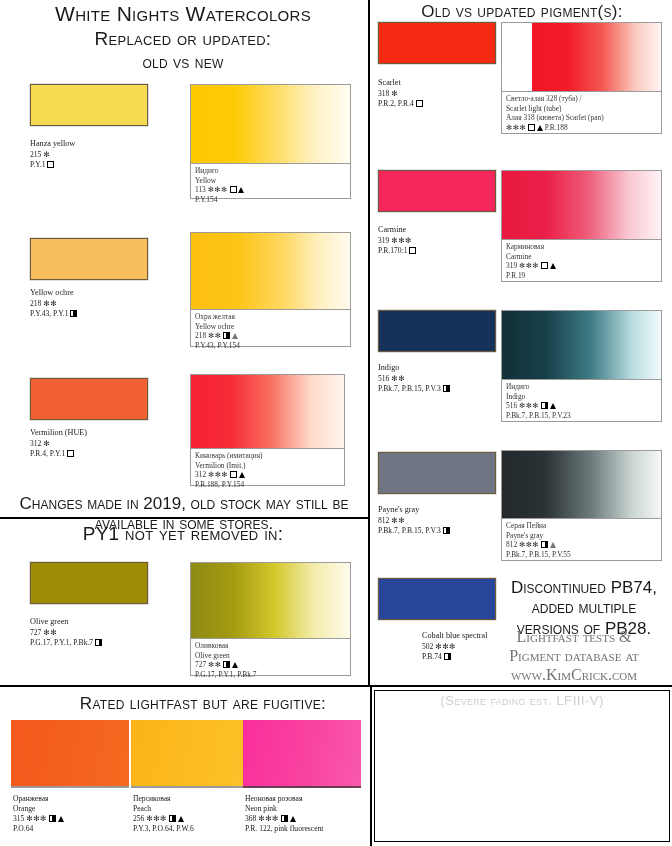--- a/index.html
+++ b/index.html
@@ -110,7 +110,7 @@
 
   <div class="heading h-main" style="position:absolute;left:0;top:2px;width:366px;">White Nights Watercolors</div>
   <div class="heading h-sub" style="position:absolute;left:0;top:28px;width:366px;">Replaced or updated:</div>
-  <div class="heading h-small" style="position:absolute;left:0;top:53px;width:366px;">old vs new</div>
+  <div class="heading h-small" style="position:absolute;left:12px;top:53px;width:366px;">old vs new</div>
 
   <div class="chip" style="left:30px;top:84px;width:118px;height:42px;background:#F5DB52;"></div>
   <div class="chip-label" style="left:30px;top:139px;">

###

Restate the whole listing above exactly, except for its images.

_EXERCISE ANSWER_
--- a/index.html
+++ b/index.html
@@ -110,7 +110,7 @@
 
   <div class="heading h-main" style="position:absolute;left:0;top:2px;width:366px;">White Nights Watercolors</div>
   <div class="heading h-sub" style="position:absolute;left:0;top:28px;width:366px;">Replaced or updated:</div>
-  <div class="heading h-small" style="position:absolute;left:0;top:53px;width:366px;">old vs new</div>
+  <div class="heading h-small" style="position:absolute;left:12px;top:53px;width:366px;">old vs new</div>
 
   <div class="chip" style="left:30px;top:84px;width:118px;height:42px;background:#F5DB52;"></div>
   <div class="chip-label" style="left:30px;top:139px;">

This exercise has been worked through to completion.